Tip of the day: Check out Special users on how to give trusted users/bots more rights without making them IRCOp.

Dev:UnrealDB

From UnrealIRCd documentation wiki
Jump to navigation Jump to search

This page describes the "UnrealDB" database design to developers. It is not really meant for end-users (admins).

Encrypted databases

UnrealDB supports both unencrypted and encrypted databases. Below we explain the choice of the cipher and key derivation function for encrypted databases.

Cipher

UnrealDB uses the XChaCha20 cipher provided by libsodium. ChaCha20 is one of the two available ciphers in TLSv1.3 (the other one being AES). The XChaCha20 version uses a large nonce, allowing it to be safely used for writing lots of data.

Key derivation

A cipher such as ChaCha20 requires a key. In UnrealIRCd we use Argon2id as a key derivation function (KDF) to convert a password to a suitable key. The exact parameters of the Argon2id call are stored in each database file, such as the time/memory/parallel cost and some other parameters.

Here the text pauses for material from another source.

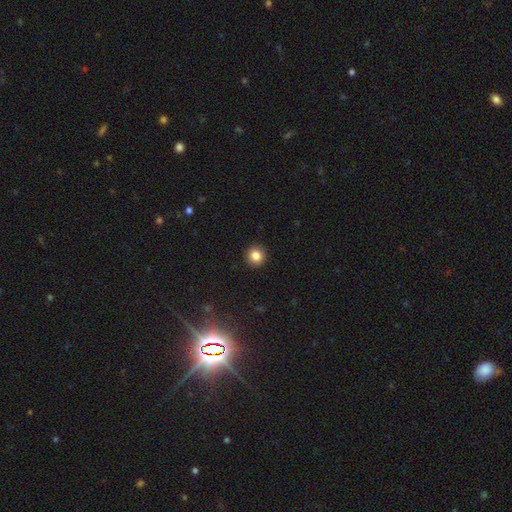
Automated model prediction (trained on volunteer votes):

By default UnrealIRCd uses quite strong Argon2id parameters, namely 4 for time, 32M for memory and 2 for parallelism. With these strong defaults, hashing takes about 100msec on common hardware in the year 2021 (Intel 2.1GHz). It means only about 10 hashes per second can be checked per 2 CPU cores. This "slowness" is intentional and an important defense mechanism against password cracking.

In the configuration file you don't directly enter a key in a set:: item. Instead you refer to a Secret block. In the secret block { } the password is stored or it tells how to retrieve the password (eg some external file, keyboard input or in future versions an URL).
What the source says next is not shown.